За этот день купцы намеревались пройти последний переход до ордынской столицы. На постоялом дворе не задерживались, лошадей кормили, не распрягая, подвесив торбы. Но, как ни ладили, не поспели дойти и к вечеру. Уже недалеко оставалось, но декабрьская ночь покрыла их низким небом, а теперь и ночь кончалась, последняя ночь декабря.
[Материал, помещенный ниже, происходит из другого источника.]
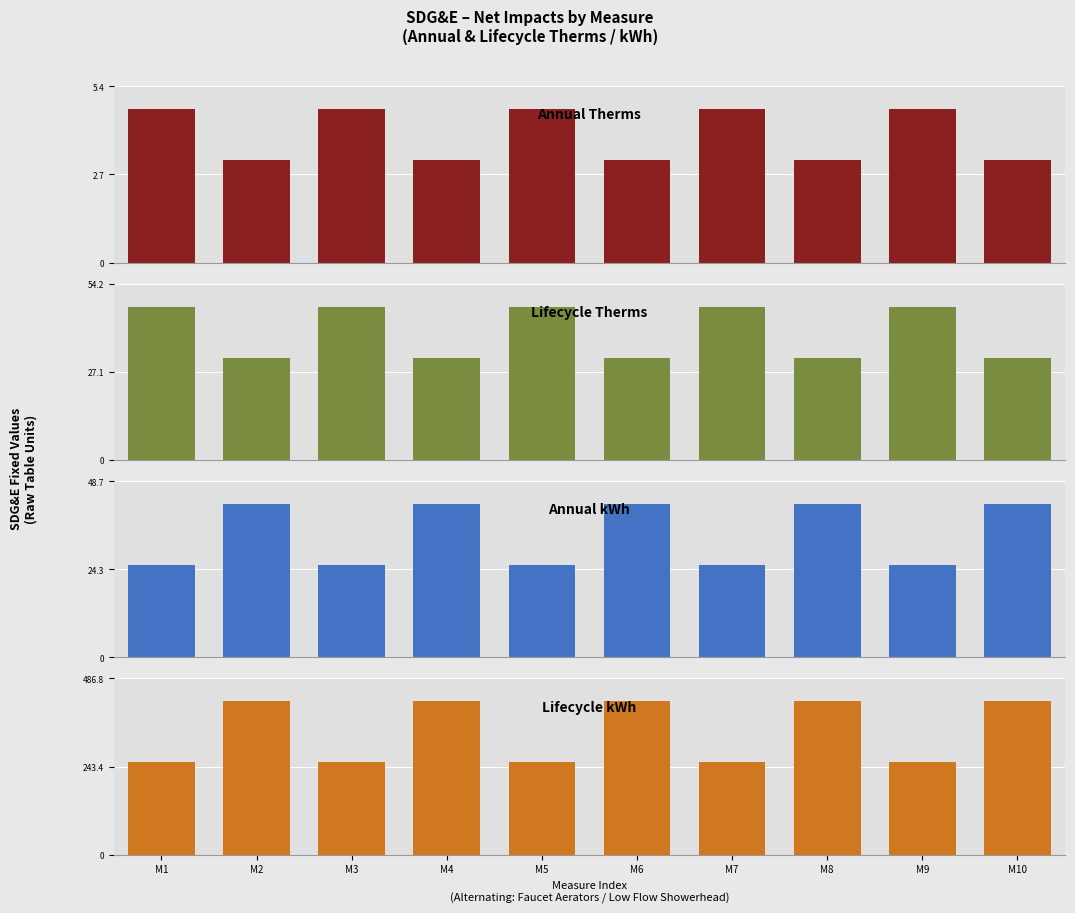

At which category does the chart reach its peak across all series?

M2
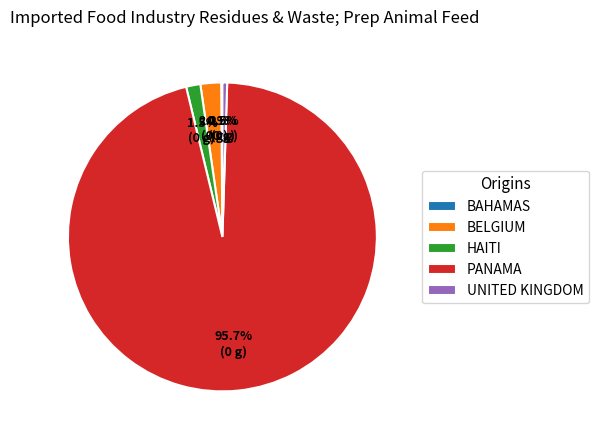

To the nearest percent, what is the average slice percentage?

20%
«Пушок лежал в санях, тепло укрытый овчинами. Нехороший, кислый дух шёл от жёстких кож полушубка, в бороду набились колючие соломинки. Русичи на передних санях давно безмятежно спали, поговорить Пушку было не с кем; он лежал, вглядываясь в низкое серое небо, и ему казалось, что справа, у самого прибрежного гребня, небо начинает туманиться, предвещая рассвет. Но по хребту, заслоняя небо, плелась тёмная волчья стая.